Before you are convinced it is IMAQ Write, I would consider some other tests. Can you use regular file IO to write the same size file repeatedly to the RAM disk at a faster speed?
Bruce
06-24-2013 07:15 PM
Hi,
Sorry for the long delay. I tried writing equivalent sized files (to wit, the same tiffs, but using the native Hamamatsu software) to the RAMdisk, and while this is somewhat faster than using Labview it's not exactly astonishingly fast (25 FPS as opposed to 15 FPS). Whatever the issue is it is not a particularity of IMAQ write. Interestingly, there's no difference in speed here between writing to RAM drive and SSD, disk speed seems to not much influence the overall file writing time... so it is probably the CPU that is limiting the process...?

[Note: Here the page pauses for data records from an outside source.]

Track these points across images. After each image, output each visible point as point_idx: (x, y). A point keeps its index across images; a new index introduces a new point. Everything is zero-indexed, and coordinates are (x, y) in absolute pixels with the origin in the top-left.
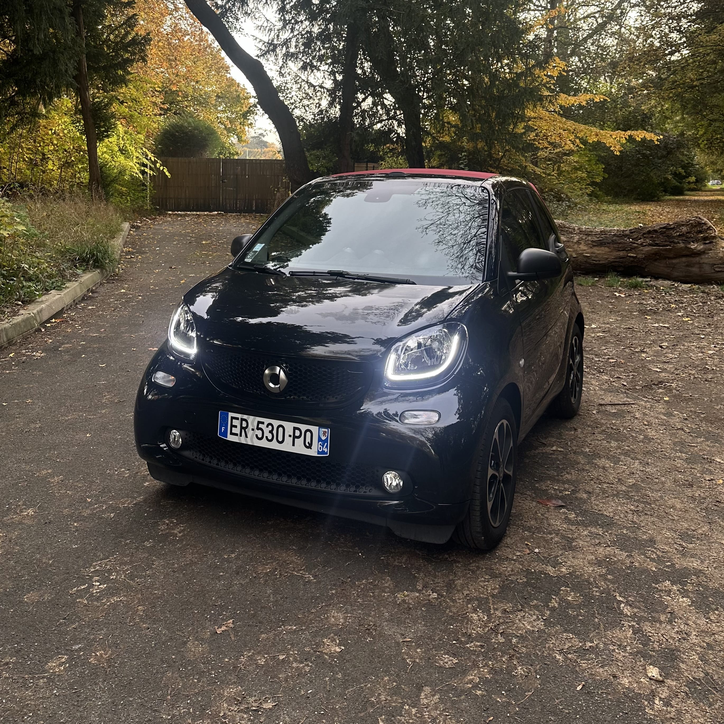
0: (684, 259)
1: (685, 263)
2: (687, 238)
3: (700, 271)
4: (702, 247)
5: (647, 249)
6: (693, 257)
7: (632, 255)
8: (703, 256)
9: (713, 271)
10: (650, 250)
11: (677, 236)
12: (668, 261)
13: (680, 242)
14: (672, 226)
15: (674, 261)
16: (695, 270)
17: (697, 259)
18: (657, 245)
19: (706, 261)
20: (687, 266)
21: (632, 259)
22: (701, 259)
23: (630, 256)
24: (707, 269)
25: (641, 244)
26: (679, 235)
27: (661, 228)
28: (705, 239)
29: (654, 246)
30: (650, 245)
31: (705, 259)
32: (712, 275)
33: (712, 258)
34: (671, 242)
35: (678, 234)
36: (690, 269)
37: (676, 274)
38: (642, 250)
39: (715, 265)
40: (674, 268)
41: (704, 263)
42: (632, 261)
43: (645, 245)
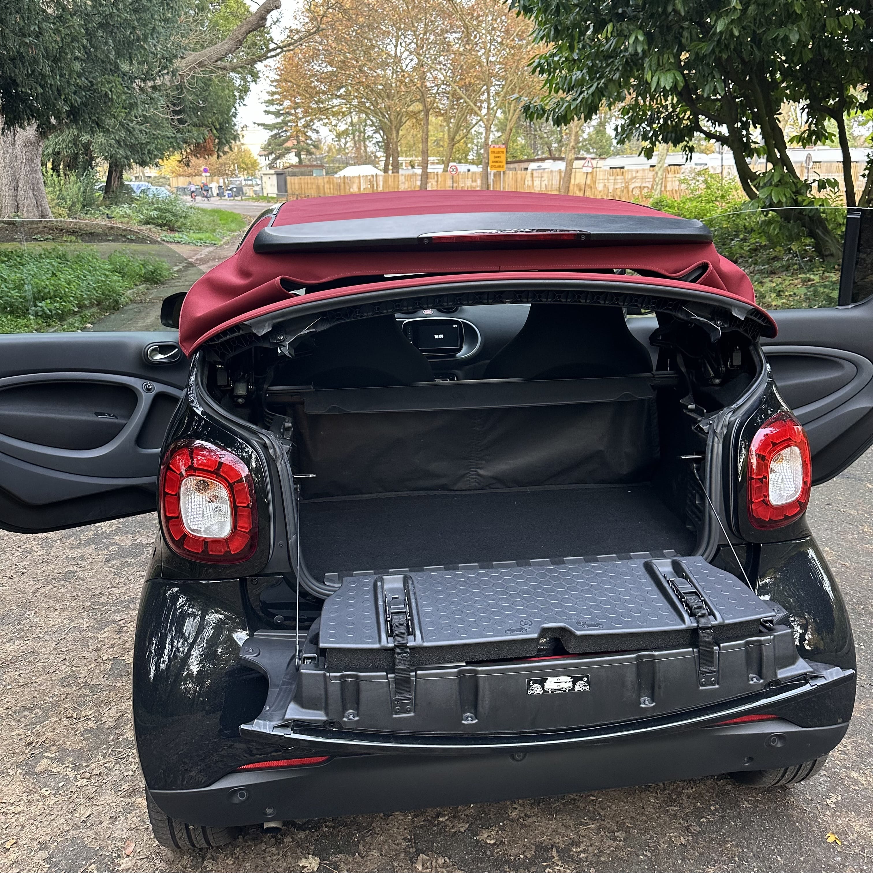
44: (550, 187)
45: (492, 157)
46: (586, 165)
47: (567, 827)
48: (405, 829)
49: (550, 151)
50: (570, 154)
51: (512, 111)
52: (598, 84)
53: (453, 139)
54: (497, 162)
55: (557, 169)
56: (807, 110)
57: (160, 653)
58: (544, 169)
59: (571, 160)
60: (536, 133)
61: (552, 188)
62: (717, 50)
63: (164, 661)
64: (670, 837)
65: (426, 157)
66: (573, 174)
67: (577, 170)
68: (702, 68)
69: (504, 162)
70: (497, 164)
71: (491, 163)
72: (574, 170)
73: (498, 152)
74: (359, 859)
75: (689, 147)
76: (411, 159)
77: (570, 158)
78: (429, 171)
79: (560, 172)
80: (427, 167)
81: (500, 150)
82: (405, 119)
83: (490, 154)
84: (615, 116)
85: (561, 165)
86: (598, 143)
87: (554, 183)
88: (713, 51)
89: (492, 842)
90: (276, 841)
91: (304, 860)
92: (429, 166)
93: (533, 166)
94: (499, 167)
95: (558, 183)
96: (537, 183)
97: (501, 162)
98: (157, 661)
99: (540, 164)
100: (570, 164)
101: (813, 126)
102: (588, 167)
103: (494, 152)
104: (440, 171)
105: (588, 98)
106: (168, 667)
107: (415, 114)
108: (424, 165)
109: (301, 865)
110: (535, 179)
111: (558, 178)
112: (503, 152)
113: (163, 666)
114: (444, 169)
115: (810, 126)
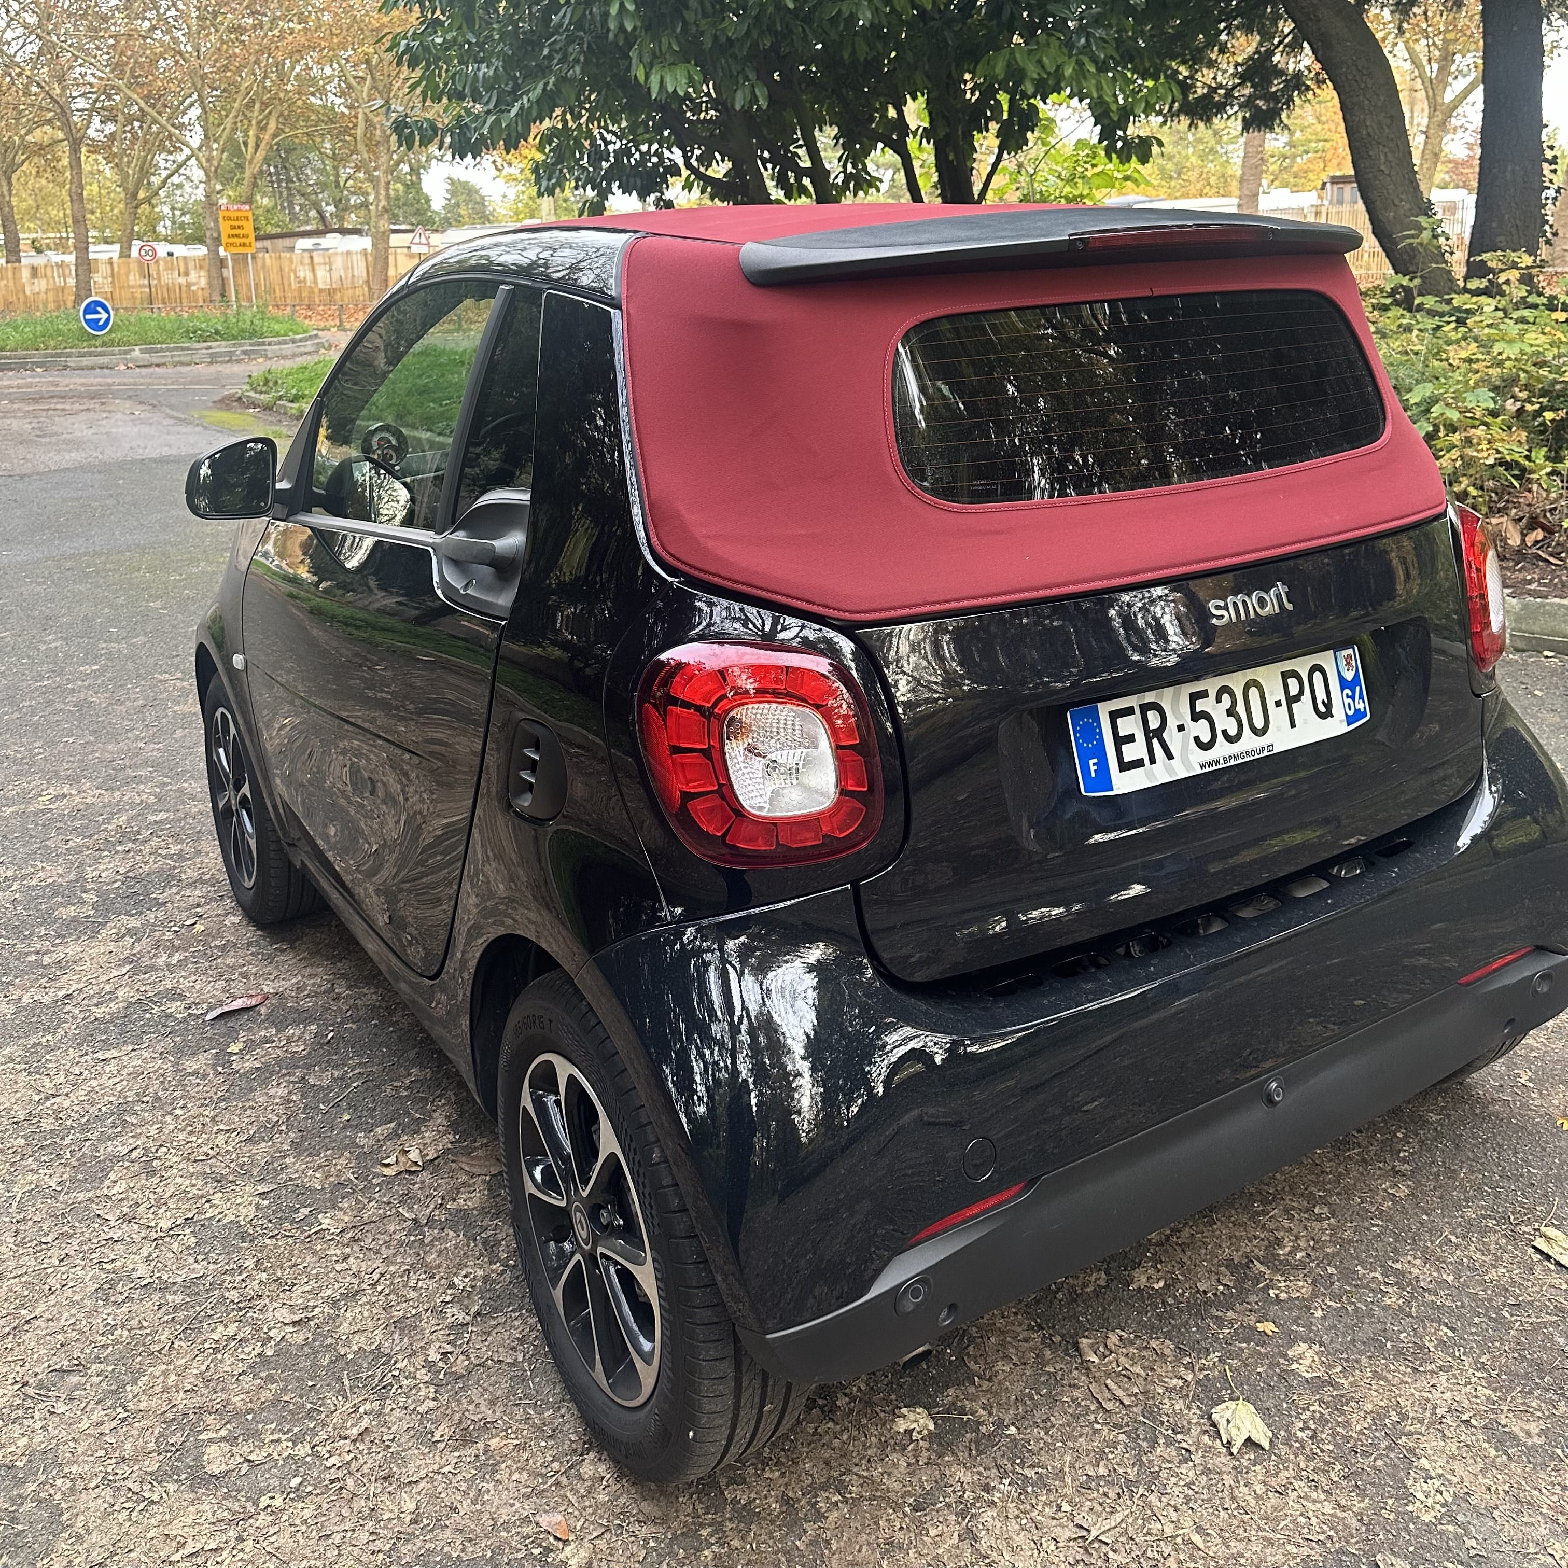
44: (349, 280)
45: (225, 228)
46: (417, 240)
47: (1243, 1225)
48: (1016, 1314)
49: (322, 218)
50: (382, 222)
51: (251, 143)
52: (546, 84)
53: (134, 195)
54: (237, 236)
55: (359, 249)
56: (841, 141)
57: (686, 1086)
58: (327, 250)
59: (384, 233)
60: (291, 185)
61: (353, 282)
62: (755, 33)
63: (700, 1099)
64: (1385, 1190)
65: (82, 230)
66: (391, 259)
67: (399, 250)
68: (727, 62)
69: (252, 235)
70: (238, 241)
71: (224, 239)
72: (390, 251)
73: (237, 219)
74: (986, 1385)
75: (664, 201)
76: (34, 236)
77: (382, 229)
78: (91, 256)
79: (364, 252)
80: (87, 249)
81: (240, 214)
82: (23, 157)
83: (221, 220)
84: (435, 157)
85: (364, 243)
86: (412, 205)
87: (356, 273)
88: (748, 33)
89: (1161, 1284)
90: (823, 1412)
91: (900, 1421)
92: (92, 248)
93: (303, 243)
94: (244, 245)
95: (365, 274)
96: (321, 273)
97: (247, 236)
98: (686, 1104)
99: (315, 240)
100: (380, 240)
101: (849, 166)
102: (420, 243)
103: (229, 219)
104: (115, 256)
105: (530, 108)
106: (711, 1109)
107: (41, 149)
108: (82, 248)
109: (902, 1430)
110: (317, 267)
111: (363, 265)
112: (247, 218)
113: (701, 1109)
114: (121, 253)
115: (845, 166)
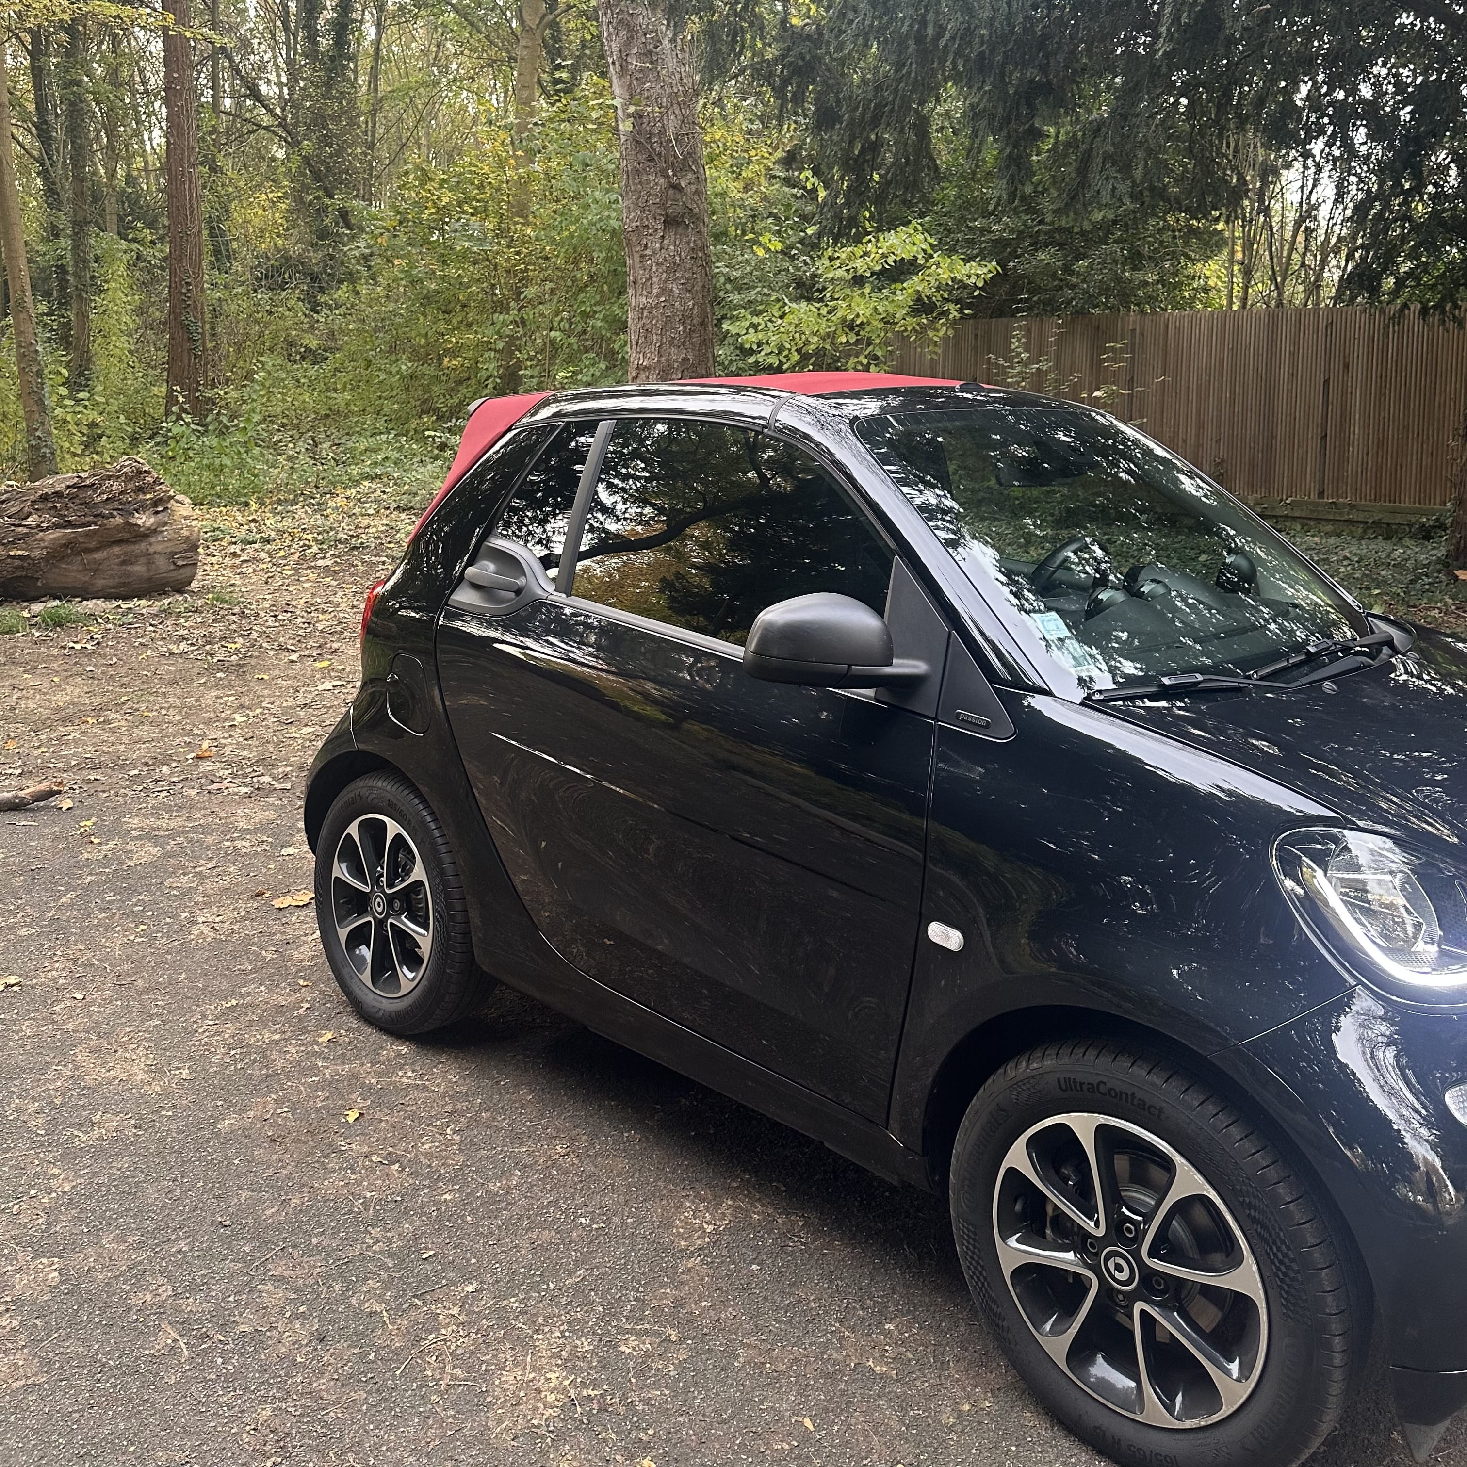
0: (116, 550)
1: (118, 556)
2: (121, 504)
3: (149, 570)
4: (152, 520)
5: (52, 536)
6: (135, 543)
7: (20, 553)
8: (152, 540)
9: (172, 567)
10: (59, 538)
11: (103, 501)
12: (87, 557)
13: (115, 513)
14: (88, 482)
15: (98, 556)
16: (139, 569)
17: (143, 546)
18: (70, 524)
19: (159, 548)
20: (124, 563)
21: (17, 563)
22: (151, 544)
23: (13, 557)
24: (162, 563)
25: (38, 526)
26: (108, 499)
27: (68, 487)
28: (156, 503)
29: (65, 527)
30: (57, 526)
31: (157, 545)
32: (170, 575)
33: (169, 540)
34: (95, 516)
35: (105, 497)
36: (129, 568)
37: (100, 583)
38: (42, 540)
39: (176, 554)
40: (97, 570)
41: (155, 553)
42: (17, 567)
43: (47, 528)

I tried writing the data to text file and to spreadsheet in Labview, and these two options were much slower than writing out individual tiffs. I'm not sure what else you might have meant by "ordinary file i/o." I also tried the suggestion of writing out AVI files, and this was appreciably faster than writing out TIFFs but not great (about 22.5 FPS). I had to convert the data to 8 bits in order to write to AVI -- the Flash 4 natively produces 16 bit images -- and this conversion is a significant part of the overhead (it also presents other problems, since I will probably need data values > 255). Perhaps there is some better way of doing this than using the Labview "to unsigned 8 bit integer" function?
Any other thoughts / ideas on ways for me to get the data to disk?
Thanks,
Peter
06-25-2013 09:02 PM
Convert each image to a string using whatever format you like. Open a binary file, and write the string with header turned on. Keep writing each image as a string without closing the file. When you are done, close the file. You can read the file one string at a time and write each image to a separate image file when you aren't in a hurry. I did this with one of my programs using JPEG format and it increased the speed by an order of magnitude.
Bruce
11-08-2013 03:13 AM
Hi Peterl,
I'm cosindering using Hamamatsu Orca Flash 4 for my project, too.

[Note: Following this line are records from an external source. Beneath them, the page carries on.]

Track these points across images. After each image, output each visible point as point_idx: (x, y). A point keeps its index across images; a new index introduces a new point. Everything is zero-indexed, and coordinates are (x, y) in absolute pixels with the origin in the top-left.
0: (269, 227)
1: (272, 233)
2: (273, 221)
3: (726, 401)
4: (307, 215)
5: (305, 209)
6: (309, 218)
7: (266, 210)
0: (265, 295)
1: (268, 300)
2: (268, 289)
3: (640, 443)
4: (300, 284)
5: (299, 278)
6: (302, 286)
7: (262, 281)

I am wondering where you've got your camera file.
If you don't mind, can you share it with me?
Emina
11-11-2013 02:23 PM
Hello Emina,
There is more information here on acquiring a camera file. I checked myself, and it doesn't look like there is a camera file specifically for the Flash 4 at this point, although there are camera files for other Orca models. One of these camera files for a similar model may work fine or require some slight modifications. I recommend trying these first.
If none of these files work, you may consider contacting Hamamatsu for their most recent camera file specific to the Orca Flash 4.
I hope this helps!
Best,
Andrew Church
Applications Engineer
National Instruments
11-25-2013 02:39 PM
Hi Emina,
Sorry for the long delay. I don't recall ever having to think about a camera file... perhaps because I'm talking with the camera using Hamamatsu's own Labview VIs?
If you'd like, I can show you the code I'm using to talk with the camera... I have the buffering, but the writing to disk remains extremely slow (none of people's suggestions here made any difference, that I could tell). My thinking is to eventually have the program write several files to several disks in parallel, I think that would sort out the problem. Anyway, I can show you what I have.
Best,
Peter
12-01-2014 11:31 AM
HI,
I wonder if you still ahve the code you're using to grab images from the hamatsu orcas flash 4.0? I would really love to see it as I can't buffer the images!
Is it possible to upload it on here?